Plan of San Diego, 1915

Venustiano Carranza (1859-1920), President of Mexico, ca. 1915
Public Domain Image

In early 1915, a Spanish document appeared in the south Texas town of San Diego calling for Chicanos in the U.S. Southwest to start a race war at 2 a.m. on February 20.  The document called for the recapture of all lands stolen from Mexico by the United States in 1848, as well as for the execution of all adult white males.  African Americans, American Indians, and Asian immigrants were invited to join the uprising, which would result in a new Mexican republic and the acquisition of six states in North America to be used by blacks to establish their own separate nation.

Although “the Plan of San Diego” never materialized, it shocked U.S. and Texas authorities, setting the groundwork for General John Pershing’s “Punitive Expedition” into Mexico the following year.  Fearing an invasion, Anglo vigilantes in southern Texas murdered hundreds of Chicanos through 1915.  African Americans in Texas apparently suffered no similar reprisals, and appear not to have taken the Plan seriously.

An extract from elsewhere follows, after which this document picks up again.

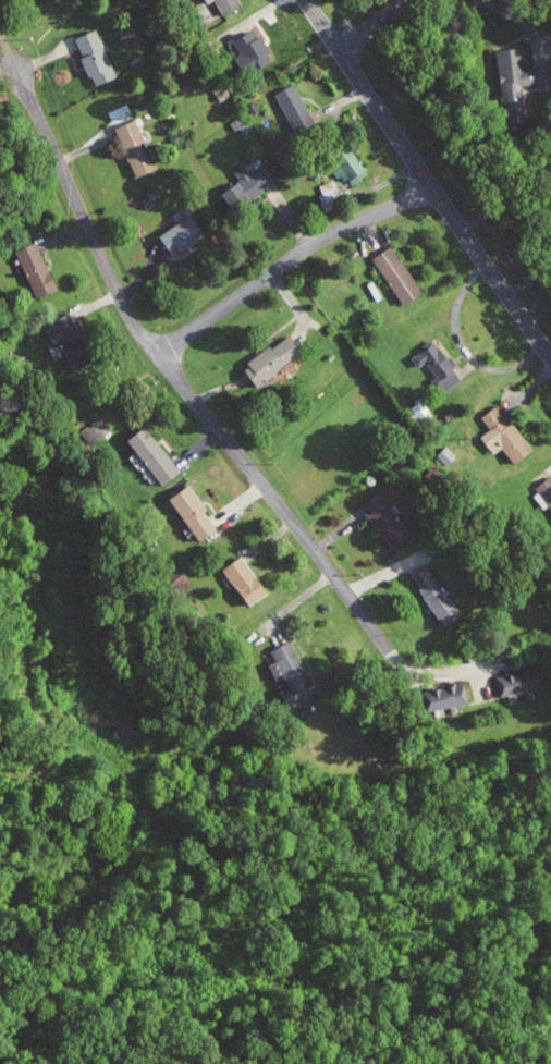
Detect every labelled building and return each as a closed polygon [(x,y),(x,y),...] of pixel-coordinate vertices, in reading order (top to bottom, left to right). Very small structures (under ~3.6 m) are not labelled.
[(226,16),(244,6),(241,0),(217,0),(226,16)] [(273,62),(268,54),(271,53),(256,28),(235,41),(242,54),(239,56),(251,75),(273,62)] [(76,38),(97,87),(119,77),(98,29),(76,38)] [(505,108),(523,107),(522,93),(519,93),(519,85),(537,83),(538,89),(550,87),(550,62),(527,65),(525,48),(499,51),(505,108)] [(315,125),(298,84),(278,93),(295,133),(315,125)] [(118,127),(136,177),(158,169),(140,120),(118,127)] [(369,177),(359,153),(339,161),(349,185),(369,177)] [(235,172),(240,181),(222,193),(233,210),(277,183),(264,163),(250,172),(246,165),(235,172)] [(208,233),(192,213),(163,237),(179,257),(208,233)] [(19,253),(39,299),(60,289),(39,243),(19,253)] [(424,295),(397,245),(376,256),(404,306),(424,295)] [(77,371),(101,358),(77,314),(47,330),(56,346),(62,343),(77,371)] [(305,349),(291,334),(275,349),(272,345),(246,369),(263,388),(305,349)] [(440,394),(463,381),(456,369),(455,369),(440,341),(413,355),(419,368),(429,363),(438,378),(433,381),(440,394)] [(483,417),(492,430),(483,436),(496,455),(506,448),(516,464),(534,453),(502,404),(483,417)] [(165,486),(183,471),(147,427),(130,441),(165,486)] [(449,466),(459,457),(449,446),(439,455),(449,466)] [(550,506),(550,478),(534,490),(547,509),(550,506)] [(203,542),(220,529),(207,512),(210,510),(192,485),(171,500),(203,542)] [(416,535),(379,493),(361,509),(398,551),(416,535)] [(255,606),(272,591),(241,557),(224,572),(255,606)] [(447,628),(464,617),(430,564),(413,575),(447,628)] [(292,711),(321,698),(295,640),(272,651),(277,662),(271,665),(278,682),(287,678),(291,688),(284,692),(292,711)] [(497,675),(500,696),(541,691),(538,670),(497,675)] [(436,711),(472,704),(468,683),(431,690),(436,711)]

Although the authors of the Plan remain unknown, they were no doubt influenced by the chaotic violence unleashed by the Mexican Revolution.  Radical reformers from Mexico often took refuge in the Lower Rio Grande Valley, where San Diego is located, so the Plan may have been an attempt to turn growing Chicano unrest in Texas against the established governments.  One theory suggests that Mexico’s president, Venustiano Carranza, or his subordinates, released the Plan as a way of manipulating the United States into formal recognition of his administration.